Tuesday, June 24, 2014

Sepatu Setia

Aku sepasang sepatu tua yang kau simpan dalam lemari
Kau memakaiku hanya sekali-dua kali
Tapi aku tahu kau pun tahu
aku lebih nyaman dari sepatu baru itu

Sepatu barumu memang bagus sekali
warnanya indah dan tidak abu-abu
Sedangkan aku sudah usang, itu kuakui
Warnaku pudar dan berdebu

Namun aku tahu kau pun tahu
tak ada yang lebih nyaman dari sepasang sepatu tuamu

Setelah seharian berjalan dengan sepatu barumu
kurelakan kakimu bersantai dalam ronggaku
Telapakmu kudekap penuh sayang
jemarimu bebas bernafas tanpa keterbatasan ruang

Aku hanyalah sepasang sepatu tua yang kau simpan dalam lemari
Sudah lama aku tak melihat matahari
Tapi aku tahu kau pun tahu
aku akan selalu ada di sini
setia menunggu

Thursday, June 5, 2014

Malam itu seorang wanita bersimbah peluh berlutut tak berdaya
tersungkur menahan pilu yang terasa
pundaknya berat tertimpa duka
Dari bibirnya yang tipis dan pucat
keluar lafalan doa
Ia berharap doanya melesat
menembus awan dan lapisan-lapisan ozon
Hingga tiba di surga
di telinga Yang Maha Kuasa

Tuesday, May 27, 2014

Kecupan

Kecupan itu kukirim tadi pagi,
saat semua masih tengkurap dan terlelap.
Yang terdengar hanya suara adzan,
sayup-sayup dari kejauhan.
Semoga kecupan itu tak terhenti.
Kecupan yang telah dinanti-nanti.

Kecupanku tersengat matahari,
hingga berlindung di balik jemuran baju,
dan berteduh dibayangan mobil yang melaju.
Lalu terseret kaki-kaki bocah yang berlari,
mencium aspal panas berulang kali.

Kecupanku terbawa angin sore,
hingga tersesat diantara awan kelabu dan langit mendung.
Lalu turun bersama beribu rintik hujan,
mencium tanah tandus dan membasahi semua lahan.

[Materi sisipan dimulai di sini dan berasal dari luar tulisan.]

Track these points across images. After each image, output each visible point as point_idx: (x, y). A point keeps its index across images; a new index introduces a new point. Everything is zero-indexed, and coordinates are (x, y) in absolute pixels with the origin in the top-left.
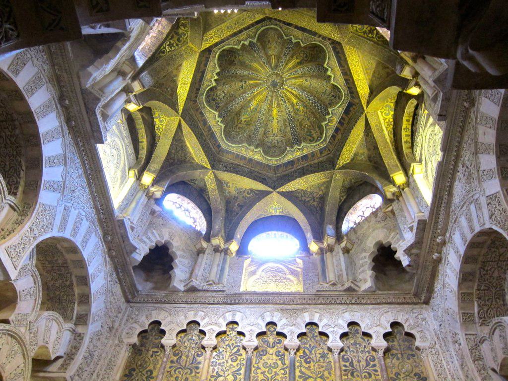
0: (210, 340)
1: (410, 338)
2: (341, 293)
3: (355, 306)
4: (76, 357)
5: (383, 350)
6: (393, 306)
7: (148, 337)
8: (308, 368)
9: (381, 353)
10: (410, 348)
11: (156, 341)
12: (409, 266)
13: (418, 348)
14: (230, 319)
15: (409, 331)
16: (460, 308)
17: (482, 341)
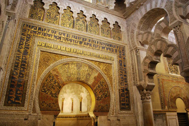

Kecupanku telah tersengat, terseret, dan tersesat.
Hingga terlambat datang padamu.
Namun akhirnya kecupan itu menemui tujuannya,
alasan utama ia tercipta.
Dengan lembut kecupanku mendarat di pipi itu.
Tetap dengan cinta yang sama,
walau tak datang tepat waktu.

Wednesday, May 21, 2014

Cuap-cuap Penulis

Selamat siang,
Sedikit mengenai penulis, usia saya sekarang 17 tahun dan saya baru saja kemarin dinyatakan lulus dari SMA. Hore. Banyak yang bilang bahwa mereka kaget saya bisa menulis seperti ini, orang-orang itu tentunya orang-orang yang dekat dengan saya. Saya mulai tertarik untuk membuat blog dan menulis sejujurnya setelah membaca novel karya Dewi 'Dee' Lestari yang berjudul Perahu Kertas. Dan hal itu membawa saya kesini.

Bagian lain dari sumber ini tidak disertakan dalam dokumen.